# やること:
次のエントリーをすべて、一行も変えずにそのまま抜き出してください。

# データ一覧:
====

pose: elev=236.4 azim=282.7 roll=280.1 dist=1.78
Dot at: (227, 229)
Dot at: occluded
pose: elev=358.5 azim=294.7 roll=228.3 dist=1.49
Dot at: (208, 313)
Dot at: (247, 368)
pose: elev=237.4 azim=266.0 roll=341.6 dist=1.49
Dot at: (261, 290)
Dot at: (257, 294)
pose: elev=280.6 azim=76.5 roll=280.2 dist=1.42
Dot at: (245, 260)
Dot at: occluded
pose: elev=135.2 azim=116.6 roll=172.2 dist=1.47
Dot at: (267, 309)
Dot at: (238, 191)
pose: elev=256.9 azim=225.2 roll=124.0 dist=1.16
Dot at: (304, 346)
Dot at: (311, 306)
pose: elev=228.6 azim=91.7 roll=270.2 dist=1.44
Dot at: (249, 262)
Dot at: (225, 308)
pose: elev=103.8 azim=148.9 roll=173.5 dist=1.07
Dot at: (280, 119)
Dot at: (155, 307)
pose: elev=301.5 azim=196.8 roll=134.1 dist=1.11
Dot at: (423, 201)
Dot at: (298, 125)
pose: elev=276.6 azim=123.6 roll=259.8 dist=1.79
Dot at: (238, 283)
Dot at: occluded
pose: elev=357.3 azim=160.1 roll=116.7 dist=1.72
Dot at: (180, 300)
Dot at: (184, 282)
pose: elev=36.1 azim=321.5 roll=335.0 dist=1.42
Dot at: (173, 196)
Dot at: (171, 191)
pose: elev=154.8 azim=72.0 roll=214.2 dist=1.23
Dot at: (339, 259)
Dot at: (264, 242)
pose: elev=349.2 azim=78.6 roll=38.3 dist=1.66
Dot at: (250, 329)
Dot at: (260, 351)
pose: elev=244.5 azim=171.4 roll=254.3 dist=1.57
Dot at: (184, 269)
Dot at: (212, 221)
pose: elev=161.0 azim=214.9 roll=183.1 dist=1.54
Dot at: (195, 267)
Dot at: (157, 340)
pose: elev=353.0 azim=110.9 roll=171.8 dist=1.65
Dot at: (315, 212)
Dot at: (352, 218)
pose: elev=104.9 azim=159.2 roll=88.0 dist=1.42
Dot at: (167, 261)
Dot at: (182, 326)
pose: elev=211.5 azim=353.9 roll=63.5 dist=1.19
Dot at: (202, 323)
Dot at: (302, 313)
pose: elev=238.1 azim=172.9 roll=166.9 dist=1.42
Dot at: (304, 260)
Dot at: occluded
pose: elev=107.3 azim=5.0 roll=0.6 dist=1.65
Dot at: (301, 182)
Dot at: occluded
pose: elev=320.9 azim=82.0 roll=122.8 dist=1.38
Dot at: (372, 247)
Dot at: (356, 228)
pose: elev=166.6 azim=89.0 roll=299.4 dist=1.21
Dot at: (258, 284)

====

# 正解:
pose: elev=236.4 azim=282.7 roll=280.1 dist=1.78
Dot at: (227, 229)
Dot at: occluded
pose: elev=358.5 azim=294.7 roll=228.3 dist=1.49
Dot at: (208, 313)
Dot at: (247, 368)
pose: elev=237.4 azim=266.0 roll=341.6 dist=1.49
Dot at: (261, 290)
Dot at: (257, 294)
pose: elev=280.6 azim=76.5 roll=280.2 dist=1.42
Dot at: (245, 260)
Dot at: occluded
pose: elev=135.2 azim=116.6 roll=172.2 dist=1.47
Dot at: (267, 309)
Dot at: (238, 191)
pose: elev=256.9 azim=225.2 roll=124.0 dist=1.16
Dot at: (304, 346)
Dot at: (311, 306)
pose: elev=228.6 azim=91.7 roll=270.2 dist=1.44
Dot at: (249, 262)
Dot at: (225, 308)
pose: elev=103.8 azim=148.9 roll=173.5 dist=1.07
Dot at: (280, 119)
Dot at: (155, 307)
pose: elev=301.5 azim=196.8 roll=134.1 dist=1.11
Dot at: (423, 201)
Dot at: (298, 125)
pose: elev=276.6 azim=123.6 roll=259.8 dist=1.79
Dot at: (238, 283)
Dot at: occluded
pose: elev=357.3 azim=160.1 roll=116.7 dist=1.72
Dot at: (180, 300)
Dot at: (184, 282)
pose: elev=36.1 azim=321.5 roll=335.0 dist=1.42
Dot at: (173, 196)
Dot at: (171, 191)
pose: elev=154.8 azim=72.0 roll=214.2 dist=1.23
Dot at: (339, 259)
Dot at: (264, 242)
pose: elev=349.2 azim=78.6 roll=38.3 dist=1.66
Dot at: (250, 329)
Dot at: (260, 351)
pose: elev=244.5 azim=171.4 roll=254.3 dist=1.57
Dot at: (184, 269)
Dot at: (212, 221)
pose: elev=161.0 azim=214.9 roll=183.1 dist=1.54
Dot at: (195, 267)
Dot at: (157, 340)
pose: elev=353.0 azim=110.9 roll=171.8 dist=1.65
Dot at: (315, 212)
Dot at: (352, 218)
pose: elev=104.9 azim=159.2 roll=88.0 dist=1.42
Dot at: (167, 261)
Dot at: (182, 326)
pose: elev=211.5 azim=353.9 roll=63.5 dist=1.19
Dot at: (202, 323)
Dot at: (302, 313)
pose: elev=238.1 azim=172.9 roll=166.9 dist=1.42
Dot at: (304, 260)
Dot at: occluded
pose: elev=107.3 azim=5.0 roll=0.6 dist=1.65
Dot at: (301, 182)
Dot at: occluded
pose: elev=320.9 azim=82.0 roll=122.8 dist=1.38
Dot at: (372, 247)
Dot at: (356, 228)
pose: elev=166.6 azim=89.0 roll=299.4 dist=1.21
Dot at: (258, 284)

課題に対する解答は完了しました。